Work to be completed:
Rewrite every line of text from the rows as a Markdown table with the columns "No." and "Line", numbering the lines consecutively and skipping blank lines. Leave the pictures out.

Provided data:

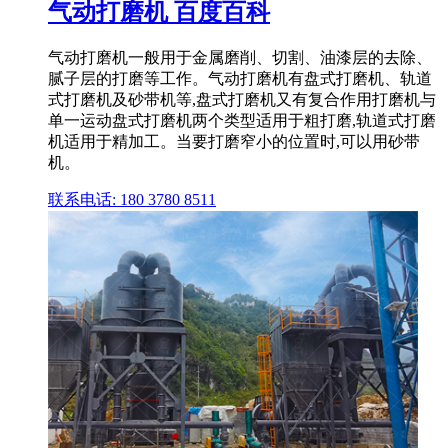
气动打磨机 百度百科
气动打磨机一般用于金属磨削、切割、油漆层的去除、
腻子层的打磨等工作。气动打磨机有盘式打磨机、轨道
式打磨机及砂带机等,盘式打磨机又有复合作用打磨机与
单一运动盘式打磨机两个类型适用于粗打磨,轨道式打磨
机适用于精加工。当要打磨窄小的位置时,可以用砂带
机。
联系电话: 180 3780 8511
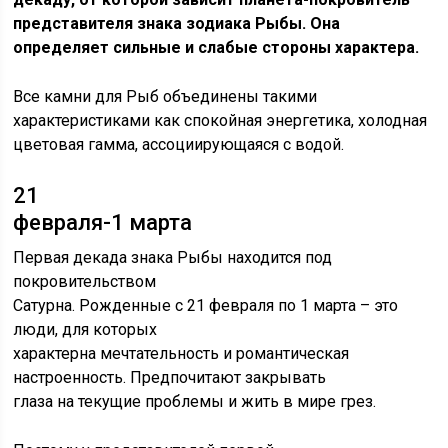
представителя знака зодиака Рыбы. Она
определяет сильные и слабые стороны характера.
Все камни для Рыб объединены такими
характеристиками как спокойная энергетика, холодная
цветовая гамма, ассоциирующаяся с водой.
21
февраля-1 марта
Первая декада знака Рыбы находится под
покровительством
Сатурна. Рожденные с 21 февраля по 1 марта – это
люди, для которых
характерна мечтательность и романтическая
настроенность. Предпочитают закрывать
глаза на текущие проблемы и жить в мире грез.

Task answer:
| No. | Line |
|---|---|
| 1 | 气动打磨机 百度百科 |
| 2 | 气动打磨机一般用于金属磨削、切割、油漆层的去除、 |
| 3 | 腻子层的打磨等工作。气动打磨机有盘式打磨机、轨道 |
| 4 | 式打磨机及砂带机等,盘式打磨机又有复合作用打磨机与 |
| 5 | 单一运动盘式打磨机两个类型适用于粗打磨,轨道式打磨 |
| 6 | 机适用于精加工。当要打磨窄小的位置时,可以用砂带 |
| 7 | 机。 |
| 8 | 联系电话: 180 3780 8511 |
| 9 | представителя знака зодиака Рыбы. Она |
| 10 | определяет сильные и слабые стороны характера. |
| 11 | Все камни для Рыб объединены такими |
| 12 | характеристиками как спокойная энергетика, холодная |
| 13 | цветовая гамма, ассоциирующаяся с водой. |
| 14 | 21 |
| 15 | февраля-1 марта |
| 16 | Первая декада знака Рыбы находится под |
| 17 | покровительством |
| 18 | Сатурна. Рожденные с 21 февраля по 1 марта – это |
| 19 | люди, для которых |
| 20 | характерна мечтательность и романтическая |
| 21 | настроенность. Предпочитают закрывать |
| 22 | глаза на текущие проблемы и жить в мире грез. |